Les arts ont un rôle à jouer dans le développement des communautés

DIEPPE – Les arts peuvent contribuer à retrouver l’âme d’une municipalité, estime le fondateur et président de Hill Stratégies, Kelly Hill, qui s’arrêtera à Dieppe afin de présenter une conférence sur le rôle essentiel des artistes dans le développement des villes et des villages.

Un quart des 140 000 artistes au Canada habitent en région rurale ou dans des municipalités de moins de 50 000 habitants. Au Nouveau-Brunswick, plus de la moitié des 1900 artistes vivent dans de petites municipalités, a fait remarquer Kelly Hill.

«C’est la seule province où c’est le cas, à part l’Île-du-Prince-Édouard, où il n’y a pas de grandes villes», a-t-il déclaré au cours d’un entretien avec l’Acadie Nouvelle.

Selon Kelly Hill, il s’agit d’un enjeu important pour la province.

«On a vu dans les statistiques que les artistes les plus aptes à vivre en milieu rural ce sont les artistes visuels et les artisans parce qu’ils ont moins besoin d’infrastructures», a poursuivi Kelly Hill, soulignant que les régions rurales peuvent être attirantes pour les artistes puisque le coût de la vie y est moins élevé.

Le président de cette entreprise, qui depuis 2002 se spécialise dans les recherches sur les arts au Canada, considère que le rôle de l’artiste peut être crucial dans le développement d’une municipalité. Dans sa présentation, il donnera quelques exemples de villes, comme Arnaudville en Louisiane, qui ont réussi à se développer à nouveau grâce aux artistes.

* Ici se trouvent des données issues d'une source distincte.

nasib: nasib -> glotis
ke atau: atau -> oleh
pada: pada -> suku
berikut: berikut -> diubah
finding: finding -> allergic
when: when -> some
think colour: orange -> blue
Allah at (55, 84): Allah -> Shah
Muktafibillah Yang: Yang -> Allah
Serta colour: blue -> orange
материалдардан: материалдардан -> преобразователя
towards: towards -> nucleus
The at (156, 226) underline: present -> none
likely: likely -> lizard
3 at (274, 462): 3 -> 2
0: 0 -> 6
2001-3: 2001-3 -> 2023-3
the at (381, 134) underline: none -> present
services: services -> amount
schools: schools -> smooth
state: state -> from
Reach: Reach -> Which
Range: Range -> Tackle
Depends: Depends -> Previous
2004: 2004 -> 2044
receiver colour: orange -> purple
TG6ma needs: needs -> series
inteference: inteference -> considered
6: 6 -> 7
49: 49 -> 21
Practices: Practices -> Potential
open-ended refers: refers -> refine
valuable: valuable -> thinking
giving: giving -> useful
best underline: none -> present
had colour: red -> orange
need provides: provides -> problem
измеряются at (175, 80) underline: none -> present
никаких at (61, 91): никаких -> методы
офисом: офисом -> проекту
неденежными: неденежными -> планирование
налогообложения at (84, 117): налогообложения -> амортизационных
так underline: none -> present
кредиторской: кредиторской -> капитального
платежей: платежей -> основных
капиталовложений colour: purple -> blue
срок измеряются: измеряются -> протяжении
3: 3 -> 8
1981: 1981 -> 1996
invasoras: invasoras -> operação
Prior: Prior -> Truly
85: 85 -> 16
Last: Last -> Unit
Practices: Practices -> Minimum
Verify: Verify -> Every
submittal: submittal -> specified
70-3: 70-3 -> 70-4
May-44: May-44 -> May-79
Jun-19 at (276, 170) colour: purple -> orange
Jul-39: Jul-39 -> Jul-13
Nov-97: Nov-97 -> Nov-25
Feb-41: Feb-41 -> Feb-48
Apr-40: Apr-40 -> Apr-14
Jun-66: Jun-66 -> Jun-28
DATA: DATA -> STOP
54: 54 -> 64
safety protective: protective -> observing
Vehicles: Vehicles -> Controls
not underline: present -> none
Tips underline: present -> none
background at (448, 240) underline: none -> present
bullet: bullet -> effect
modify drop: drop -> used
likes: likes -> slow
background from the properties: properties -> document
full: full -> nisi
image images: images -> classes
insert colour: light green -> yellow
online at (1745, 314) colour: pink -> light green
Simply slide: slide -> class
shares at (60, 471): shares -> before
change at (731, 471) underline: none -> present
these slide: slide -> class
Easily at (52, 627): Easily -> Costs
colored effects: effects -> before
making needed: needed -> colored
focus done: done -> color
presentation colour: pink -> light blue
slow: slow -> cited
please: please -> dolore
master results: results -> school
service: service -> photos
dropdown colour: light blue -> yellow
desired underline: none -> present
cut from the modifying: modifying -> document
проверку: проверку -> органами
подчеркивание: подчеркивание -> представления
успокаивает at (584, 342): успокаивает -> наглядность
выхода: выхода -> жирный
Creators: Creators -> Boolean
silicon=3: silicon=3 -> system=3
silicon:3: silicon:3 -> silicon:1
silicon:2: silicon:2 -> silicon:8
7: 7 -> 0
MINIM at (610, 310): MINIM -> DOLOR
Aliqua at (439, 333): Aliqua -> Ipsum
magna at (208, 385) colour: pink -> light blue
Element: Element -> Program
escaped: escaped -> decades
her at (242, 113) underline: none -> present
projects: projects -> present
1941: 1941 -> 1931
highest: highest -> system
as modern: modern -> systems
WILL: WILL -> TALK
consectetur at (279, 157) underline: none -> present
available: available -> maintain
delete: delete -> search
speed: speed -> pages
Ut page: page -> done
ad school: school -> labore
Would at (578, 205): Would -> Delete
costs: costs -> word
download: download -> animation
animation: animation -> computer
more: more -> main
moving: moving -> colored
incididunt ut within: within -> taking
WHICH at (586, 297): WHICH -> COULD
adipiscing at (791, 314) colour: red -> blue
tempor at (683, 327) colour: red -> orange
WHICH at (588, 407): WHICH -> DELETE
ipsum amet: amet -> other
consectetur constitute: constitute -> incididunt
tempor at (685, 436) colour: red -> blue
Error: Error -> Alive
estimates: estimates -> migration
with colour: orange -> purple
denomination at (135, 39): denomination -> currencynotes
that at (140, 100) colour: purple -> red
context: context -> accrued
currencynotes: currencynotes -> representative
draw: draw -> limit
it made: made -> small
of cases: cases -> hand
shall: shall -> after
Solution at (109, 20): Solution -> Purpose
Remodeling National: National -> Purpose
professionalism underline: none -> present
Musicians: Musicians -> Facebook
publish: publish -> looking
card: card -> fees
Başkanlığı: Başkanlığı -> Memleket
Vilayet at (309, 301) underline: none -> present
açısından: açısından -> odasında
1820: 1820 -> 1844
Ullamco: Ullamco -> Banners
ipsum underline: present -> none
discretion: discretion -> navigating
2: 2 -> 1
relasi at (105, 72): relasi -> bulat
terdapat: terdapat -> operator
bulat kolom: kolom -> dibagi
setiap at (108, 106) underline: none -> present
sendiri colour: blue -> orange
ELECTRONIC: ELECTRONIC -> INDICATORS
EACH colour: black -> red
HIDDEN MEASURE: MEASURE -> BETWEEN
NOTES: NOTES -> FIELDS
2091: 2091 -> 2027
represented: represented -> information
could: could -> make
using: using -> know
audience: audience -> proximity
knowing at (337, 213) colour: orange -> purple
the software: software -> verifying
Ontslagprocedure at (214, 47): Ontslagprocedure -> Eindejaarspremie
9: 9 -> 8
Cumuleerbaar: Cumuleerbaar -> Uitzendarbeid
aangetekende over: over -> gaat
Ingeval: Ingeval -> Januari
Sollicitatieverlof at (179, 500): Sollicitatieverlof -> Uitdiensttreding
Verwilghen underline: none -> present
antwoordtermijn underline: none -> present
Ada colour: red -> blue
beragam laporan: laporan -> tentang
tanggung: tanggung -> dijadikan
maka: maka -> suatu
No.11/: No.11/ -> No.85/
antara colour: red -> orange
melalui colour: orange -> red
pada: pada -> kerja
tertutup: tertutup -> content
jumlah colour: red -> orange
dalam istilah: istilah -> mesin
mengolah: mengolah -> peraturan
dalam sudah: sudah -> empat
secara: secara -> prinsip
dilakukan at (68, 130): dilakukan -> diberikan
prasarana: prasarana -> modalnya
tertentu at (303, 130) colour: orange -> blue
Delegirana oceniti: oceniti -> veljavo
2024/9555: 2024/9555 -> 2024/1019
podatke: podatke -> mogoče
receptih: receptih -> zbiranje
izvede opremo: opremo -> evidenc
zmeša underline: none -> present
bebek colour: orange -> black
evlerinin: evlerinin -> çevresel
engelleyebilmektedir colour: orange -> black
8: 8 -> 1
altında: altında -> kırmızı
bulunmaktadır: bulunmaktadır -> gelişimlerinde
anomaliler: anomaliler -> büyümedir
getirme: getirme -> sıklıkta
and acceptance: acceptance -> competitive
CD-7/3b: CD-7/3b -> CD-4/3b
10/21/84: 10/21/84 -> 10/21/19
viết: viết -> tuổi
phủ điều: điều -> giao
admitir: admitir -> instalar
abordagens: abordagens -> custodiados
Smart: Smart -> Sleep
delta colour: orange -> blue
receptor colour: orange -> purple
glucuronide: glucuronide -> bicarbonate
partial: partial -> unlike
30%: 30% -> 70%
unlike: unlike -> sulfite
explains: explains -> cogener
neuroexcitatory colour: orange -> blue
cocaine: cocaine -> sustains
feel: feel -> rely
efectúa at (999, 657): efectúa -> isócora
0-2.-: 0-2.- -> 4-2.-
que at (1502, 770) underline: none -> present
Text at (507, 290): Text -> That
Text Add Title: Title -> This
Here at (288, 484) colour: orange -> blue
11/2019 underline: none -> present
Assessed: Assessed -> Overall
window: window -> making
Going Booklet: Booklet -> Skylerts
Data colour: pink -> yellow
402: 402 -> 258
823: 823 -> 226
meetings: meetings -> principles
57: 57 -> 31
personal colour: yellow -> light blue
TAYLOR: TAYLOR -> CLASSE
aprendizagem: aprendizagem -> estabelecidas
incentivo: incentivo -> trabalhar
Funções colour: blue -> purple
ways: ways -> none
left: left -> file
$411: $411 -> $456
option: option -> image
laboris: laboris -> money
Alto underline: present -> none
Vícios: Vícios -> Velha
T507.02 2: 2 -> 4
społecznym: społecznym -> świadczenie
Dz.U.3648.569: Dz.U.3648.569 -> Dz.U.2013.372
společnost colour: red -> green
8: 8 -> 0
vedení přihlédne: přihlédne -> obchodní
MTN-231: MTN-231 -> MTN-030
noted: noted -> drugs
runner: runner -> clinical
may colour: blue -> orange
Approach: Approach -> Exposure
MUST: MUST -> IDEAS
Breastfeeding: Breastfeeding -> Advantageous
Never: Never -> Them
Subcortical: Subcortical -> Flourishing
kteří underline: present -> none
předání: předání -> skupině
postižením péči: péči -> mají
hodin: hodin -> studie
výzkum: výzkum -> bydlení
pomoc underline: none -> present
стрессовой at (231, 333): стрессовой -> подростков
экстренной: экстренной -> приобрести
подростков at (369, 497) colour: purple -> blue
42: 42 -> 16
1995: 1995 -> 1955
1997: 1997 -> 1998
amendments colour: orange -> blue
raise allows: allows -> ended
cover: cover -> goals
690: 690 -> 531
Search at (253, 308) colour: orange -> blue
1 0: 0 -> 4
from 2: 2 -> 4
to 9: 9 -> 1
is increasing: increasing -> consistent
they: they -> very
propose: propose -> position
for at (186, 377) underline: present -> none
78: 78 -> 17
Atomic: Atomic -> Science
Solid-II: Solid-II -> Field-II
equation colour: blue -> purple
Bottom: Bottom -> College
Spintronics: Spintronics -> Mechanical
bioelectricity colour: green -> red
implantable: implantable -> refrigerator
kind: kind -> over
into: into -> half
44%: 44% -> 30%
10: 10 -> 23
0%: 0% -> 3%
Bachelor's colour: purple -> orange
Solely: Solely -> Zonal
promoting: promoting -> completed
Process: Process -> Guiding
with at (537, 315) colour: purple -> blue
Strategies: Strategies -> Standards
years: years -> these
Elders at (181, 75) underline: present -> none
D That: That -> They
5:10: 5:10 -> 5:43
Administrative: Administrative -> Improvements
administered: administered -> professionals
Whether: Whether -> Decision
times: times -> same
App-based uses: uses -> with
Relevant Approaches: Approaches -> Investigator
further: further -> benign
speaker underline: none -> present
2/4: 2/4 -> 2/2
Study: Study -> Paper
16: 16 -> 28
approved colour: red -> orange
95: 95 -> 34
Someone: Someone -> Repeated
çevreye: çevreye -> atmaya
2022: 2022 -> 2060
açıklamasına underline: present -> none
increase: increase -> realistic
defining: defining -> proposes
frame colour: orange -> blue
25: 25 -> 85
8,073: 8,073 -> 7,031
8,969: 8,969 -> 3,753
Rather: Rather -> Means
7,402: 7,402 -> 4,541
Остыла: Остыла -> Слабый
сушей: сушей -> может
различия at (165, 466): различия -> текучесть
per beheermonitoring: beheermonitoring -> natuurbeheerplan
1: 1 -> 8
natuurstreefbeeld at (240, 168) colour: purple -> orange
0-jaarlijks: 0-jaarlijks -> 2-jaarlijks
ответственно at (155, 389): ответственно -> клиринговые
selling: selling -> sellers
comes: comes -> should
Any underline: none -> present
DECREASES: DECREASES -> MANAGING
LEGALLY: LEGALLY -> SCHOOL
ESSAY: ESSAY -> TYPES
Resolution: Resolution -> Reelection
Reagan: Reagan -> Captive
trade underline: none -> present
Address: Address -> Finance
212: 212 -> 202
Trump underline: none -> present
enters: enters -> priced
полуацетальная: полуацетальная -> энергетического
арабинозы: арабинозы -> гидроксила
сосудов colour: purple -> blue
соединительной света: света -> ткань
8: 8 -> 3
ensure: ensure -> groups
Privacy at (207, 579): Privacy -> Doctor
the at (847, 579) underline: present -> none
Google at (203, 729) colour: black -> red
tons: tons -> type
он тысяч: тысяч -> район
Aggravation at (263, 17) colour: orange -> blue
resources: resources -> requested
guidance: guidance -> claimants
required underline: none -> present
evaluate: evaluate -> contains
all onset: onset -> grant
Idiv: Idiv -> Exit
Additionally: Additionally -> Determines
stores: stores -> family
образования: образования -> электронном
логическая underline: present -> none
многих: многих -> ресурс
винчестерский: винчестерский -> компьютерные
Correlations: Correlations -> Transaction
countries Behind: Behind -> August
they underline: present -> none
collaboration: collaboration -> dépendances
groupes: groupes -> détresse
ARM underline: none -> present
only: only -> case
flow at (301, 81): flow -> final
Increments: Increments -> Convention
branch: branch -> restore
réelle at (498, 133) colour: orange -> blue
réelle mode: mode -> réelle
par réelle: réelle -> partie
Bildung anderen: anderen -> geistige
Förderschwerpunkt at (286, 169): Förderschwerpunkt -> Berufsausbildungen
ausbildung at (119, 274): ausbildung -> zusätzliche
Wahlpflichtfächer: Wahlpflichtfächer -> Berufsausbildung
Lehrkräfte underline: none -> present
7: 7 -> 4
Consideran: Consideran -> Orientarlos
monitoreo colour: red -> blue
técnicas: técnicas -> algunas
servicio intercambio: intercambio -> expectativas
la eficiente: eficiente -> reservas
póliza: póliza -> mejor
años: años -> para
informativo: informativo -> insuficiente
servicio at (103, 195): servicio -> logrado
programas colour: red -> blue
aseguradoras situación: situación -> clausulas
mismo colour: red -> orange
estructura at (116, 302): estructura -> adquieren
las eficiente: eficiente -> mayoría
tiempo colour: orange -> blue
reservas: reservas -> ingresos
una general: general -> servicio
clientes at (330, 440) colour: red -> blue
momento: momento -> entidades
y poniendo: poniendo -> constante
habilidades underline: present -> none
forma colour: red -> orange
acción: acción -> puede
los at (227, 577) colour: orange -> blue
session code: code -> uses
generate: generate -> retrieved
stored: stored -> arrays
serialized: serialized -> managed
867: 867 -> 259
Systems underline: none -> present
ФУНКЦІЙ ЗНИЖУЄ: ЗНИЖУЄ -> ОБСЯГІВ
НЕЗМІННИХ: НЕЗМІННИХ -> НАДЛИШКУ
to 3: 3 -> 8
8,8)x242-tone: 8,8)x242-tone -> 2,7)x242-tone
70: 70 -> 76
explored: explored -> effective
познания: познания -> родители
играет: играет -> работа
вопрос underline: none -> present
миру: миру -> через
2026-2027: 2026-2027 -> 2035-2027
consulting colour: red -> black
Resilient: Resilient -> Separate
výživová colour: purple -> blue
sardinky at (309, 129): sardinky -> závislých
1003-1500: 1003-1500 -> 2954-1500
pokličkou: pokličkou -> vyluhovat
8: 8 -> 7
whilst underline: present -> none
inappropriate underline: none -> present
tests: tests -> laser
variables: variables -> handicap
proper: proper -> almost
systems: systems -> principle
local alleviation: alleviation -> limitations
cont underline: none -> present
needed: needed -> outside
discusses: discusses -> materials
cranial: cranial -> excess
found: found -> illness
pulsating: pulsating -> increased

«Souvent, il y a un leader qui est très fort dans la petite ville et cette personne en regroupe d’autres autour de sa vision», a-t-il expliqué.

«Un artiste est souvent au centre du développement des petites villes parce qu’il contribue à beaucoup d’autres activités culturelles. Ils font partie d’un festival et ce festival-là peut avoir des impacts importants au niveau économique et social sur la ville.»

Bien que les artistes jouent un rôle essentiel au développement de leur communauté, il reste que leur revenu annuel demeure très bas. Le revenu médian des artistes canadiens est de 12 900 $.

Au Nouveau-Brunswick, il chute à 8800 $, une situation typique de l’ensemble de l’Atlantique où les défis économiques des artistes sont encore plus grands.

Kelly Hill considère que cette situation est attribuable à plusieurs facteurs.

«Premièrement, les Canadiens n’achètent pas suffisamment d’oeuvres originales canadiennes, ensuite les compagnies privées n’investissent pas beaucoup dans les arts et les gouvernements pourraient en faire plus», a exprimé Kelly Hill.

Celui-ci cite un rapport du Conseil des arts du Canada qui date de quelques années dans lequel on souligne qu’une grande proportion de Néo-Brunswickois ne sont pas en mesure de nommer un organisme artistique dans leur communauté.

«C’est assez déprimant; donc il y a du travail à faire pour les organismes artistiques afin d’avoir plus d’engagement et de reconnaissance du public», a ajouté Kelly Hill.

Présentée par l’Association acadienne des artistes professionnels du Nouveau-Brunswick, la conférence de Kelly Hill, qui est ouverte au public, aura lieu au Centre des arts et de la culture de Dieppe, samedi, à 13 h 30.